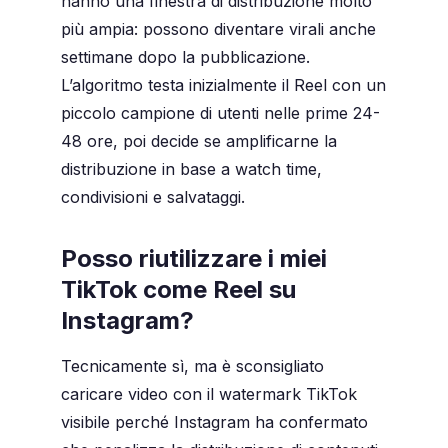
hanno una finestra di distribuzione molto
più ampia: possono diventare virali anche
settimane dopo la pubblicazione.
L’algoritmo testa inizialmente il Reel con un
piccolo campione di utenti nelle prime 24-
48 ore, poi decide se amplificarne la
distribuzione in base a watch time,
condivisioni e salvataggi.
Posso riutilizzare i miei
TikTok come Reel su
Instagram?
Tecnicamente sì, ma è sconsigliato
caricare video con il watermark TikTok
visibile perché Instagram ha confermato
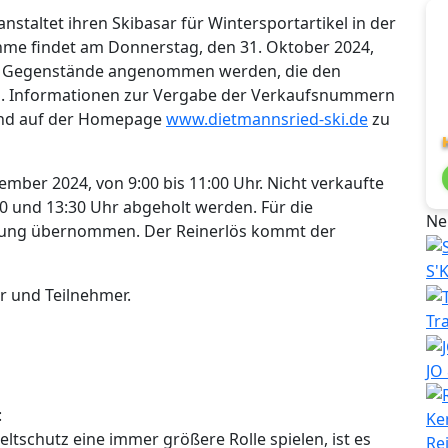
nstaltet ihren Skibasar für Wintersportartikel in der
hme findet am Donnerstag, den 31. Oktober 2024,
nur Gegenstände angenommen werden, die den
en. Informationen zur Vergabe der Verkaufsnummern
nd auf der Homepage
www.dietmannsried-ski.de
zu
ember 2024, von 9:00 bis 11:00 Uhr. Nicht verkaufte
0 und 13:30 Uhr abgeholt werden. Für die
Ne
tung übernommen. Der Reinerlös kommt der
S'
er und Teilnehmer.
Tr
JO
:
eltschutz eine immer größere Rolle spielen, ist es
Re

### WORK REQUIRED
Restate the listing above word for word and skip each picture.

### PROBLEM SOLUTION
hanno una finestra di distribuzione molto
più ampia: possono diventare virali anche
settimane dopo la pubblicazione.
L’algoritmo testa inizialmente il Reel con un
piccolo campione di utenti nelle prime 24-
48 ore, poi decide se amplificarne la
distribuzione in base a watch time,
condivisioni e salvataggi.
Posso riutilizzare i miei
TikTok come Reel su
Instagram?
Tecnicamente sì, ma è sconsigliato
caricare video con il watermark TikTok
visibile perché Instagram ha confermato
nstaltet ihren Skibasar für Wintersportartikel in der
hme findet am Donnerstag, den 31. Oktober 2024,
nur Gegenstände angenommen werden, die den
en. Informationen zur Vergabe der Verkaufsnummern
nd auf der Homepage
www.dietmannsried-ski.de
zu
ember 2024, von 9:00 bis 11:00 Uhr. Nicht verkaufte
0 und 13:30 Uhr abgeholt werden. Für die
Ne
tung übernommen. Der Reinerlös kommt der
S'
er und Teilnehmer.
Tr
JO
:
eltschutz eine immer größere Rolle spielen, ist es
Re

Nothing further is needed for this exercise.